HC Deb 03 July 1924 vol 175 cc1490-2
33 and 34. Mr. LANSBURY

asked the Under-Secretary of State for Air (1) whether he can give the House the total number of casualties suffered by the British Air Force during bombing operations carried on in Iraq or elsewhere during the past five months, and the total casualties suffered by the people living in the various places against which these operations have taken place;

(2) on how many occasions during the past five months has the Air Force been engaged in Iraq or other places bombing undefended villages or townships; and whether any notice, and, if any, what length of notice, is given to the civilian population—women, children, and men—to withdraw before the bombing commences?


Bombs have been dropped on five occasions in Iraq during the period referred to, and in all cases except one not less than two days' warning was given to enable the inhabitants to withdraw. The objectives selected were the encampments and grazing grounds of the offending tribes. The case where no warning was given was one of an attack by tribes on native police, in which one police officer and three police were killed. In this period there have been no casualties to the Royal Air Force in Iraq during bombing operations. As regards casualties inflicted by the operations, none have been reported to Air Headquarters. My hon. Friend will realise that in areas where violence is habitual, Air action, however regrettable the necessity for it, in many cases checks at an early stage disturbances which would otherwise cause great loss of life. In this connection, I may mention that a frontier tribe, of the same type as those which the hon. Member has, apparently, in mind, recently killed 146 men and 127 women and children during a single raid into Iraq territory, in the course of which all the male prisoners and wounded, both men and boys, were put to death.


Is it not a fact that the particulars of the case last mentioned by the hon. Gentleman happened hundreds of miles away from any district that has been bombarded during the last five months?

Captain BRASS

What has that to do with the question?


What has it to do with the bombing of other villages?

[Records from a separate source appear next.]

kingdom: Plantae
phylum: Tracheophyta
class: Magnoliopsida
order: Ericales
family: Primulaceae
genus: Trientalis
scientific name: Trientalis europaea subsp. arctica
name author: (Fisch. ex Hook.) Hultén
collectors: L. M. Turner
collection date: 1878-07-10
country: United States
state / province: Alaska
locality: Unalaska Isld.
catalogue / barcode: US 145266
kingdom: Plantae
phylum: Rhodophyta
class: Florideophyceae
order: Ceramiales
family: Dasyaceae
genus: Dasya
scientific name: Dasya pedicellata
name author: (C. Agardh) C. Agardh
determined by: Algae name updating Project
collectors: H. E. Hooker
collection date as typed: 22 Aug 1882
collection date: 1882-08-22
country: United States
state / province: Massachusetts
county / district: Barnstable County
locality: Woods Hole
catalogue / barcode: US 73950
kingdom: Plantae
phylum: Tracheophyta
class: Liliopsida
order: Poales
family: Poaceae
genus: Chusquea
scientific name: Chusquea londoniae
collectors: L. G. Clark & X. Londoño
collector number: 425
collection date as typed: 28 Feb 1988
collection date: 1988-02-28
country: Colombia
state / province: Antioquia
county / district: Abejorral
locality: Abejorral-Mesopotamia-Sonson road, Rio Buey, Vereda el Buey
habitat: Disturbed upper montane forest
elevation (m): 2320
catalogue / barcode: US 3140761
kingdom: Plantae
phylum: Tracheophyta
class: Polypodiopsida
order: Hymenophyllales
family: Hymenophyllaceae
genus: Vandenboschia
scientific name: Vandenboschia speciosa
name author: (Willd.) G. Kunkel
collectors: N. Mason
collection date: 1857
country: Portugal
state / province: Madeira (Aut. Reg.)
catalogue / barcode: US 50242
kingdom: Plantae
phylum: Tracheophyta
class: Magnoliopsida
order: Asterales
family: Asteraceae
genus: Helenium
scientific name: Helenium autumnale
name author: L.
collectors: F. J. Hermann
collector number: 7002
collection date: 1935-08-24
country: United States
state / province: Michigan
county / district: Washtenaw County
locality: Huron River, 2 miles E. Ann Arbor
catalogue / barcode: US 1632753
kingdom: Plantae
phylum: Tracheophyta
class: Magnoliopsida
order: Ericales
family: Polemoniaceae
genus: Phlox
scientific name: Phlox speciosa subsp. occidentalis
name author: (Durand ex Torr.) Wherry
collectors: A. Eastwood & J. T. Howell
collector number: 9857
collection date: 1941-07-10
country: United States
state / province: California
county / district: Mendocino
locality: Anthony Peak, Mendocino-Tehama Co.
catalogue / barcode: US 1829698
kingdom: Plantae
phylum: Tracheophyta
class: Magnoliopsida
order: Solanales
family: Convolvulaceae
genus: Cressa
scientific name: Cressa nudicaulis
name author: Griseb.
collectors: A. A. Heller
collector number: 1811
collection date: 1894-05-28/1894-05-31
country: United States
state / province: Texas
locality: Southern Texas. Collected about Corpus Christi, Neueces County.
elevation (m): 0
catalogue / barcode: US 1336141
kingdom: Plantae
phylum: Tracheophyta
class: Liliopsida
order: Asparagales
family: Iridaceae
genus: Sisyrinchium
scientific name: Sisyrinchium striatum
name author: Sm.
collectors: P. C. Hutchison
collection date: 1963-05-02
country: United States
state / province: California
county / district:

The offending tribe escaped back over the borders before operations could be taken by us against them, but it is also the fact that this kind of raid, with its consequent loss of life, has been almost entirely abolished by the measures taken by the Air Force.


Is the hon. Gentleman not aware that that is no answer to my question, namely, whether the outrages he has mentioned did not take place hundreds of miles away from any district that has been bombarded during the past five months, and will his Department print a White Paper giving the full particulars of why and where bombing has taken place, together with the fact—[HON. MEMBERS: "Speech!"]—together with the fact that no one but the airman concerned is ever present to know whether any of the inhabitants have been killed? [HON. MEMBERS: "Order!"] You behave. [Interruption.] You are not going to shout me down!


What did the late Secretary of State for the Home Department—[HON. MEMBERS: "Order!"].


Hon. Members should leave it to me to keep order. Perhaps the fact that the hon. Member for Bow and Bromley (Mr. Lansbury) remained standing drew attention away from the Chair. Mr. Lansbury, the next question.


I understand that the hon. Gentleman purported to answer them both at the same time.